• [TASK STATEMENT] Search the listing for the word "Dante". Copy every line where it is found.
%%
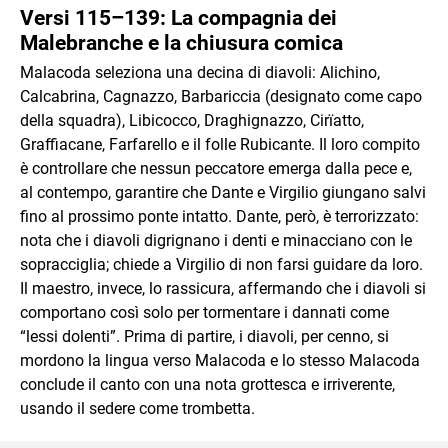
Versi 115–139: La compagnia dei
Malebranche e la chiusura comica
Malacoda seleziona una decina di diavoli: Alichino,
Calcabrina, Cagnazzo, Barbariccia (designato come capo
della squadra), Libicocco, Draghignazzo, Cirïatto,
Graffiacane, Farfarello e il folle Rubicante. Il loro compito
è controllare che nessun peccatore emerga dalla pece e,
al contempo, garantire che Dante e Virgilio giungano salvi
fino al prossimo ponte intatto. Dante, però, è terrorizzato:
nota che i diavoli digrignano i denti e minacciano con le
sopracciglia; chiede a Virgilio di non farsi guidare da loro.
Il maestro, invece, lo rassicura, affermando che i diavoli si
comportano così solo per tormentare i dannati come
“lessi dolenti”. Prima di partire, i diavoli, per cenno, si
mordono la lingua verso Malacoda e lo stesso Malacoda
conclude il canto con una nota grottesca e irriverente,
usando il sedere come trombetta.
%%
• [OUTPUT BELOW]
al contempo, garantire che Dante e Virgilio giungano salvi
fino al prossimo ponte intatto. Dante, però, è terrorizzato:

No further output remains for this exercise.